Another Coalition government, another outbreak of research funding hysteria.
Treasurer Scott Morrison has cautioned the Australian Research Council to consider the popularity of new research projects, amid pressure to impose a “pub test” on the agency’s decisions.
Economist Michael Potter of the Centre for independent Studies, a classical liberal think tank, has criticised the ARC’s expert panels for funding “obscure projects” while the government reduces spending on other areas of research.
The only person with any street-cred on this issue is Brendan Nelson – long gone from the parliament – who actually vetoed several frivolous research projects.
Kudelka at the Australian is having a bit of fun:
I’m not sure what the problem is though – PhD students these days are encouraged to participate the so-called “three minute challenge” where they have to be able to explain their thesis in plain language in under three minutes. It is not clear to me why academics applying for public funding should be treated any better than they treat their own students. Many university seminars are now labelled as “Research at the pub”.
Then there are responses like this:
Our ideas are already well pub-tested, Mr Treasurer. Many a research project is hatched in a bar-room conversation. Many of us still have the scrawled-on beer coasters to prove it (#putoutyourcoasters?), and receipts to show we spent our own money to buy the booze. And there seems no end of “Research in the Pub” evenings in which academics explain their research and discuss ideas with members of the curious public.
And the fewer than 20 percent of projects that succeed in gaining funding have passed a trial by fire more intense than any front-bar witch hunt Messers Hadley or Morrison could confect. Indeed the real scandal here is how much of Australia’s top-notch intellectual effort is wasted by only funding a small proportion of the many deserving projects. If the treasurer is as worried about waste as he professes, then perhaps he should find the money to fund universities and research in line with the kinds of country Australia should hope one day to become.
That individual is annoyed because some of his own research has been identified as perhaps not passing the pub test. I was surprised to read:
The Australian Research Council no longer publishes the titles of grants in its funding announcements.
Something to hide, and they know it.
I suspect, however, this is a storm in a tea cup. The current government is a big fan of throwing money at R&D and innovation and business-university joint research. We have discussed this before, here and here. They don’t have the ticker to be tough on waste.
Underpinning the arguments we hear and see a lot is the so-called “linear model” – the notion that academic science leads to technological innovation that in turn promotes economic growth (see here for extensive discussion).
- The Myth of Infinite Return:
–There is a notion that money spent on science and innovation automatically, at some point, translates into economic growth.
- The Myth of Unfettered Research:
–This myth argues that not only will basic research have some long-term value, but any curiosity-driven research is likely to have some long-term value.
–This myth rejects any notion that public funding of science be subject to a cost-benefit analysis – the more public science the better.

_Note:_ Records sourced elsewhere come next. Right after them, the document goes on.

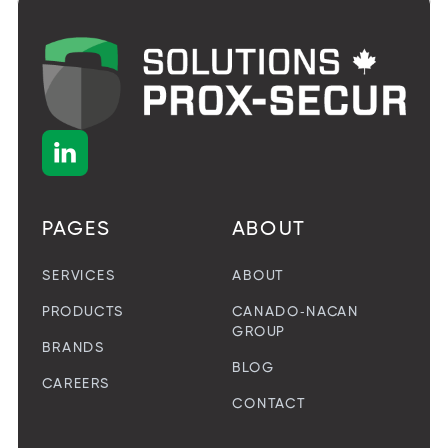

PAGES
ABOUT
SERVICES
ABOUT
PRODUCTS
CANADO-NACAN
GROUP
BRANDS
BLOG
CAREERS
CONTACT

- The Myth of Accountability:
–All researchers need do is deliver research that is ‘scientifically sound’. In other words, scientific excellence is social accountability.
–This myth suggests that because science is a self-regulating self-correcting process that it is best left to the scientists.
- The Myth of Authoritativeness:
–Contrary to the myth, science cannot resolve political controversy. The notion that politicians can simply make decision by recourse to ‘the facts’ is nonsense.
–Political controversy revolves around value-judgements and cost-benefit analysis, not just scientific fact.
- The Myth of the Endless Frontier:
–The myth that new knowledge has no moral consequence. Poor behaviour on the part of scientists is justifiable – think climategate, stem-cell research, etc.
It is true that some university-business clusters have evolved in parts of the the US and western Europe and have driven phenomenal innovation and disruptive technologies. It isn’t clear to me, however, that the Australian environment is conducive that emulating those activities. Mostly because our friends in Canberra are too prescriptive around business regulation, taxation, and industrial relations. When government spends too much time trying to steal your super and not enough time deregulating and cutting taxes and spending it is unsurprising that businesses don’t invest or innovate.